Face à cet ensemble de forces, la question centrale qui se pose aux postiers est de savoir comment élargir leur lutte. Il faut se préparer à défier toute loi de retour au travail, mais cela ne peut se faire de manière isolée. Il faut transformer la grève en une lutte de classe politique qui unira l'ensemble de la classe ouvrière contre le programme d'austérité du gouvernement Carney et le système capitaliste qu'il défend.
Le plan de transformation de Postes Canada est le fer de lance d'une offensive de la classe dirigeante visant à démanteler les services publics, à criminaliser les grèves et à détourner les ressources vers la guerre impérialiste. Pour résister à cette offensive, les postiers doivent retirer le contrôle de leur lutte des mains de l'appareil syndical et le placer entre les mains de leurs propres organisations démocratiques de lutte. Des comités de base doivent être créés dans chaque centre de tri, dépôt postal et bureau de poste.
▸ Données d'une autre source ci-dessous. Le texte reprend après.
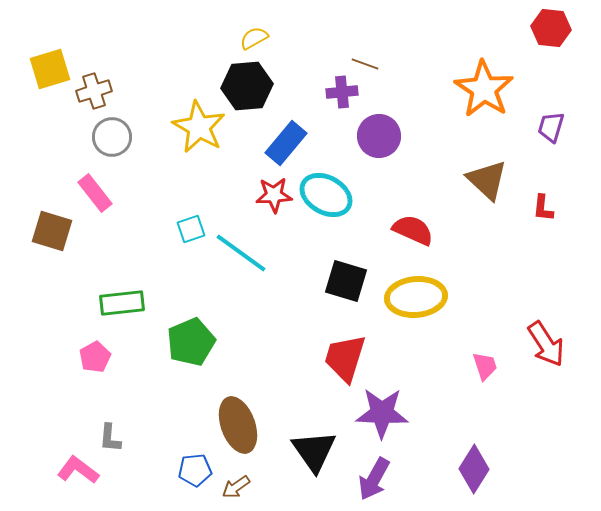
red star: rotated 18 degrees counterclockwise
Grâce à l'Alliance ouvrière internationale des comités de base, les postiers peuvent relier leur lutte à celle des travailleurs d'Amazon, des travailleurs de la logistique et des employés des postes à l'échelle internationale qui sont confrontés aux mêmes attaques. La tâche consiste désormais à transformer la grève en une lutte politique consciente contre le gouvernement Carney et le système capitaliste qu'il sert. Ce n'est qu'en poursuivant une telle stratégie que les postiers pourront défendre leurs emplois et leurs conditions de travail, garantir l'avenir des services publics et jeter les bases d'une réorganisation socialiste de la société.